Carroll Yesteryears

10 July 2011

Feeling the Pain of Civil War

by Mary Ann Ashcraft

When historian R. J. Rockefeller spoke at a recent Carroll County Genealogical Society banquet, he described the activities of Maryland soldiers from the 1700s through World War II, but he went one step further, pleading with listeners to do more than collect the names and dates of ancestors, their ranks and the battles in which they fought.  “Try to understand what they went through,” he urged.

Three days after hearing Rockefeller’s plea, the Genealogical Society received information from a former Carroll County resident whose great-grandparents lived in Middleburg at the outbreak of the Civil War.  The documents she sent revealed heart-wrenching details of what Samuel Thomas Lynn and his wife endured between 1862 and 1865.

Samuel wasn’t your typical Civil War enlistee when he joined Company F of the 7th Maryland Infantry in August 1862.  He was a carpenter and the 32-year-old father of 6 children.  The oldest child was just seven and the youngest 5 months.  He signed up for a 3-year stint, leaving his 30-year-old wife, Susan, to care for the children and the home place while he was gone.  Perhaps patriotism, substantial bounty money for enlisting and regular military pay induced him to join.
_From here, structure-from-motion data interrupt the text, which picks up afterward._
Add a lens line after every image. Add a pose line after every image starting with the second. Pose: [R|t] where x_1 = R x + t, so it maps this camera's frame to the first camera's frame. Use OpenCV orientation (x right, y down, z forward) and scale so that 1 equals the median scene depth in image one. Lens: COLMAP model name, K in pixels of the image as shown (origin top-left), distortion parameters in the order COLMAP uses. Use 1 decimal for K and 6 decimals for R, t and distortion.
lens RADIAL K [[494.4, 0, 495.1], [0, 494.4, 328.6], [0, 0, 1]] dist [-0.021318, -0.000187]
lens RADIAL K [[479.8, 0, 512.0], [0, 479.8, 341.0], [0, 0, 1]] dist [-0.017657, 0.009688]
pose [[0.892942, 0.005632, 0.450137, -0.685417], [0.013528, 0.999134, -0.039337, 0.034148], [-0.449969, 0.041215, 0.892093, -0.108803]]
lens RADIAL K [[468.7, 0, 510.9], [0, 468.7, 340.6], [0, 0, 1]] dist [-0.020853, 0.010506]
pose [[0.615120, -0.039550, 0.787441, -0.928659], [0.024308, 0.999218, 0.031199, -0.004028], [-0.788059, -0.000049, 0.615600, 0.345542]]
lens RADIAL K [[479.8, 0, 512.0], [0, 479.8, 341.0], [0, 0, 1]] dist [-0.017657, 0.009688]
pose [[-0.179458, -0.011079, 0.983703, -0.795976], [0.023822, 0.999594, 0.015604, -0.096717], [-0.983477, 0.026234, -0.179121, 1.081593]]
The following year, 1863, was a terrible one for Susan.  She gave birth to a daughter who died almost immediately.  Between March and June, three more daughters died and she laid them to rest beneath tiny headstones at Mt. Union Lutheran Church.
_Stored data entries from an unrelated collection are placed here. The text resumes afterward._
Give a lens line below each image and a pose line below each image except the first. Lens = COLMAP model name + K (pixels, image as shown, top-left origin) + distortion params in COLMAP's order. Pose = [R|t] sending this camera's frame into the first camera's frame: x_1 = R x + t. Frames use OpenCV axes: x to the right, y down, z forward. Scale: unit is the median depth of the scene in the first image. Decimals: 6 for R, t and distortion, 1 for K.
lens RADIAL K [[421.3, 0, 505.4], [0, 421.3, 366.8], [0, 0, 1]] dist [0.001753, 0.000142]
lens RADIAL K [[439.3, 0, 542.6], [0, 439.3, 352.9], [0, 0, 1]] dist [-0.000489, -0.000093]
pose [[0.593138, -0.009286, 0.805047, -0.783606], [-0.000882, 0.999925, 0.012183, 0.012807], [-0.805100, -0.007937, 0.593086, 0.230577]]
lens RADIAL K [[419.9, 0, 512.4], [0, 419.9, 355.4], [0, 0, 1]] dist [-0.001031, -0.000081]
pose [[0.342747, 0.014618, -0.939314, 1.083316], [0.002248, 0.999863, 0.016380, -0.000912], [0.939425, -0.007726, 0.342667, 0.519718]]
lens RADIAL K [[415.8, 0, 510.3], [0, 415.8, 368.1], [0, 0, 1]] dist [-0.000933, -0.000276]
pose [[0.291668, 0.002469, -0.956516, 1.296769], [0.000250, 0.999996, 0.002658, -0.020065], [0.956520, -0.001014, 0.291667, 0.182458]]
Near the end of June, several corps of the Union Army, probably more than 15,000 men, marched through the Middleburg area on their way toward Gettysburg.  Fences were torn down and crops were trampled as General Meade’s troops rushed north to confront the Confederate army swarming over south-central Pennsylvania.  It is likely that some of Susan’s property lay in its path.

Although Samuel and his fellow soldiers in the 7th Maryland saw military action throughout 1863, it was nothing like what they experienced in the spring of 1864 as Union forces attempted to capture Richmond, Virginia, capital of the Confederacy.  From the opening week of May until the beginning of June, the regiment participated in one ferocious battle after another – The Wilderness, North Anna and Cold Harbor.  Ultimately, the Seventh settled into life in the trenches outside Petersburg, Va.   Samuel Lynn survived thirty months of service apparently unscathed until February 6, 1865. When his regiment participated in a battle known as “Hatcher’s Run,” his luck ran out.  To the best of anyone’s knowledge, his body rests at Poplar Grove National Cemetery with about 4,000 other “unknowns.”

In 1877, Susan wrote officials asking for financial help.  She was still owed some of Samuel’s bounty money and she said that, “[after] the sad news of Mr. Lynn’s death my nerves give way & I was unable to read for several years or no about the laws that was passed by congress.”  Did she have a nervous breakdown?  Surely what she had experienced might have caused one.

Susan’s letter, Samuel’s military record and the row of stones in the churchyard allow us to put ourselves into this family’s shoes.

Mary Ann Ashcraft is a library volunteer at the Historical Society of Carroll County.

Photo courtesy of Marylee Lease Dutterer

Photo caption:  Samuel Thomas Lynn of Middleburg, Carroll County, must have posed for this photograph soon after he entered Civil War service as a sergeant in Company F, 7th Maryland Volunteer Infantry.  He was promoted to first sergeant within several months and served in that rank until his death on February 6, 1865.